Parmi ces outils de coaching simples et efficaces, figure un protocole de Programmation Neuro Linguistique – ou PNL – intitulé "les positions de perception". Le postulat sur lequel repose cet outil de PNL est le suivant : "Je ne peux comprendre l'autre que si je me mets à sa place." Cet exercice est préconisé lorsque nous rencontrons des difficultés relationnelles avec une personne de notre entourage personnel ou professionnel, lorsque cette personne nous agace, nous surprend ou nous attriste.


« Le seul moyen efficace de comprendre autrui, et donc de pouvoir améliorer sa communication interpersonnelle, c'est de se mettre à sa place. »

Sans révéler le déroulé exact de cet exercice dont l'efficacité dépend notamment de la découverte du protocole que fait la personne coachée, voici les 4 positions de perception que le coaché est amené à adopter – guidé par son coach personnel et dans l'ordre décrit ci-dessous – vis-à-vis de la relation qu'il entretient avec cet autre qu'il ne comprend pas vraiment ainsi que vis-à-vis de la situation qu'il partage avec lui :


  1. Assumer une position subjective. Dans un premier temps, le coaché est invité par le professionnel du métier de coach qui l'accompagne à camper son propre rôle, à vider son sac, dire sans retenue – même si c'est avec des mots forts – ce qu'il a sur le cœur concernant la personne avec qui il rencontre des difficultés interpersonnelles.

  2. Adopter une attitude emphatique. Dans un deuxième temps, il est proposé à la personne accompagnée par son coach en développement personnel de rentrer dans la peau de cet autre à qui il s'oppose. Le coaché est amené à se mettre dans les baskets de l'autre, à en enfiler le costume. Il est mis en position, comme un véritable acteur, de donner corps à un vrai rôle de composition, qu'il élabore à partir de ce qu'il connaît de la situation, de ce qu'il a entendu et de ce qu'il a vu de cette autre personne, mais également et surtout de ce qu'il a ressenti face à elle. Car c'est bien l'intuition qui nourrit l'empathie, cette faculté presque miraculeuse que nous avons tous de nous mettre à la place de quelqu'un d'autre.

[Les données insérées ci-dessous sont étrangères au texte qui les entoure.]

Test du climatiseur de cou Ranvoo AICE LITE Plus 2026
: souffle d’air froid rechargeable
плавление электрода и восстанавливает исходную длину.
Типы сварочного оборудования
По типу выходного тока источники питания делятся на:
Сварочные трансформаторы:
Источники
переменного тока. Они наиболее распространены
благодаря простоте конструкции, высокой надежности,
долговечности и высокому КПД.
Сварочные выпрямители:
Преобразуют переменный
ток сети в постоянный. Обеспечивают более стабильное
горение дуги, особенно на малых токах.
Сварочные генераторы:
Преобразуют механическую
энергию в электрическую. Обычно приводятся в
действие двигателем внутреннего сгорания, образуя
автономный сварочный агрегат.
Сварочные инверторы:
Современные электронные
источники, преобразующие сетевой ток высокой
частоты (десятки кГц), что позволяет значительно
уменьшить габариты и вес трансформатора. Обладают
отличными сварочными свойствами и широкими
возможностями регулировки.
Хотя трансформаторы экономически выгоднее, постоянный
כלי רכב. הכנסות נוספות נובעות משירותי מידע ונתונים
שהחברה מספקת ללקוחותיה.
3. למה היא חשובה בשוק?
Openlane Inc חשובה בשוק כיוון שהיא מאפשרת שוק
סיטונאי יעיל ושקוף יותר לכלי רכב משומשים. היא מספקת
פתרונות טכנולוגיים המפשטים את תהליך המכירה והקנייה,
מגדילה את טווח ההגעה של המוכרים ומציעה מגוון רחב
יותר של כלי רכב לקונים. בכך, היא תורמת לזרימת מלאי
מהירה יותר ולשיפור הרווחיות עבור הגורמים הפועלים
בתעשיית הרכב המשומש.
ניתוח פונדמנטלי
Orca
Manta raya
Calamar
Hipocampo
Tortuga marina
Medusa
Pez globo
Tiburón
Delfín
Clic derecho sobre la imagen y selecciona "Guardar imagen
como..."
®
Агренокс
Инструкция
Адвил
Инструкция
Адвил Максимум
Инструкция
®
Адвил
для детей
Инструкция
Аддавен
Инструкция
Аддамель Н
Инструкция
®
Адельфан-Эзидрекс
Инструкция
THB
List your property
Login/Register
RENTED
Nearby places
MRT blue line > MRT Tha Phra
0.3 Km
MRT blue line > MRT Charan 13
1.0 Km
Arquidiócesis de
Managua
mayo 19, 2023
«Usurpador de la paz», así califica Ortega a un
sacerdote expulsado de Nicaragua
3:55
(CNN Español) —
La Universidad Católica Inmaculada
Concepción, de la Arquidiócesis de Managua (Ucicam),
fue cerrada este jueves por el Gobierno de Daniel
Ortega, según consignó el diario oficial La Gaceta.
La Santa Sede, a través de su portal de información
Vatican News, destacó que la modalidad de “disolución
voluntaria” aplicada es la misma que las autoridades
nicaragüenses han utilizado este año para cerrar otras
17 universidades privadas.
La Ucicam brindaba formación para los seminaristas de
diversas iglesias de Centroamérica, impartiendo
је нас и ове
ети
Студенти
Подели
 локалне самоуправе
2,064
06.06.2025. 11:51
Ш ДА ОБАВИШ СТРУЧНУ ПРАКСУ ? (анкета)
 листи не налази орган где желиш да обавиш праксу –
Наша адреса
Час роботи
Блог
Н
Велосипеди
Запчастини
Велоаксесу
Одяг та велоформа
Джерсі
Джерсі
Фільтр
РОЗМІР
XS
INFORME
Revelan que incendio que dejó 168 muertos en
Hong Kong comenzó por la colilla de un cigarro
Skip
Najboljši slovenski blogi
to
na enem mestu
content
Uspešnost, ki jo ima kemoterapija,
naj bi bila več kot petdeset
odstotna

  3. Porter un regard objectif. Dans un troisième temps, le coaché est mis en position par son coach de vie ou son coach en entreprise de regarder la situation relationnelle qu'il vient de dépeindre – selon son propre point de vue puis selon le point de vue de l'autre – de la manière la plus objective qui soit. Il s'agit ici, dans la mesure du possible, de faire sincèrement l'exercice d'essayer de porter un regard extérieur sur la situation partagée, qui s'avère problématique, pour mieux la comprendre et mieux se mettre en position de la démêler.

  4. Embrasser une posture sympathique. Le dernier angle de vue proposé au coaché par son coach individuel est celui de la première personne du pluriel, celui du "Nous". L'exercice consiste à exprimer ce qui réunit les deux protagonistes, pour réinvestir la situation dépeinte en synchronie avec l'autre, c'est-à-dire en ressentant avec lui ce que nous partageons afin d'être amené à changer de comportement. C'est en effet de la sorte que la personne coachée pourra d'autant mieux concevoir un plan d'action relationnel pertinent à court terme.


Adopter successivement ces 4 positions de perception vis-à-vis d'une situation relationnelle délicate enrichit profondément la vision des choses du coaché. L'exploration décrite ci-dessus fait déjà bouger les lignes. Elle aide efficacement à améliorer sa communication en aidant à agir différemment pour améliorer la situation.



En définitive, suivre un coaching avec un coach certifié permet de mieux exprimer ce que l'on a à dire, en assumant son point de vue subjectif, et aide à se mettre à la place de l'autre, pour mieux le comprendre. C'est en faisant preuve de subjectivité et d'empathie, c'est-à-dire en considérant qu'il n'existe pas une seule vérité sur les choses mais bien une multitude de regards possibles sur une même réalité, que s'instaure le respect mutuel et qu'un individu se trouve dans les meilleures dispositions pour améliorer sa communication.